In today’s economy, when going global is a key objective in many companies’ strategic plans, it’s vitally important to consider cultural and language skills when determining who is the critical talent in the organisation.
Identifying and retaining critical talent as well as succession planning are important parts of the strategic development of a company. However, it’s not an easy task.
In today’s economy, when going global is a key objective in many companies’ strategic plans, it’s vitally important to consider cultural and language skills when determining who is the critical talent in the organisation. For example, it is estimated that the UK is losing around £50 billion per annum as a result of language and cultural ignorance, according to the Manifesto of languages published by APPG for Modern Languages.
When operating internationally, having employees that have multicultural skills and are polyglots or bilingual is a huge advantage. Our latest Global Talent Report shows that 61.5% of the director level respondents working in HR and surveyed in the UK said that they give an advantage to candidates with international experience, 62% to multilingual candidates and 64% to those with multicultural experience.

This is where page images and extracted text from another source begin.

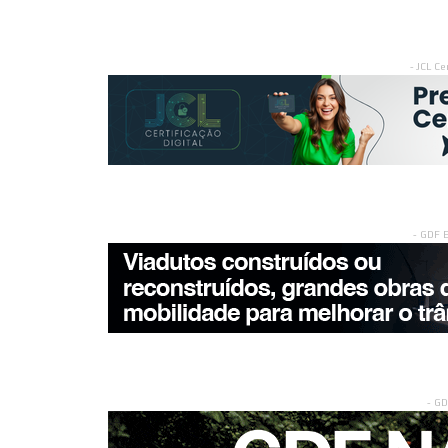
- JCL Ce
- GDF 
- G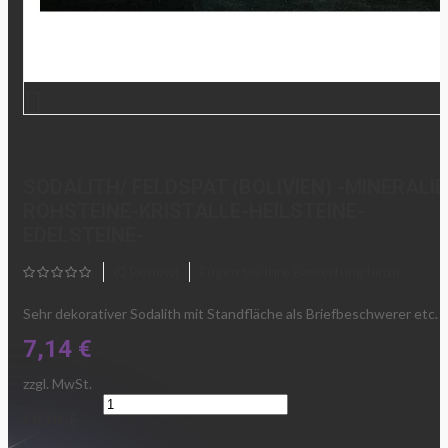

SODALITH/ FELDSPAT (BOLIVIEN) -MINERALIE
ROHSTEINE-KRISTALLE-HEILSTEINE-
EDELSTEINE-
(0 Review)
Fügen Sie Ihre Bewertung hinzu
Sehr dekorativer Sodalith mit Standfläche als Briefbeschwerer etc.
7,14 €
zzgl. MwSt.
MENGE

When it comes to building international relationship or building effective international communication strategies, these skills are clearly crucial.
The issue for employers though is that these skills are at a premium. Therefore, the increasing battle for talent across borders suggests that companies will need to do more to attract and retain the most promising talent that have all the multicultural capabilities that would support international trade and global expansion.
Satisfied and engaged employees are more effective and productive and are also more likely to stick around. Retention of employees means saving resources that would otherwise be used to recruit, hire and train new staff.
If we can therefore encourage our kids to learn a second language and take time to gain experience working in another country, this will help in the longer term. Employees with these skills will be far better placed to work in a company that has diversity in its ranks and this can only be of benefit. Diversity contributes to more effective decision-making and problem-solving by providing a range of perspectives, which can draw attention to shared assumptions that may be implicitly guiding current practices. This results in a broad spectrum of expertise and a more robust process for critical evaluation.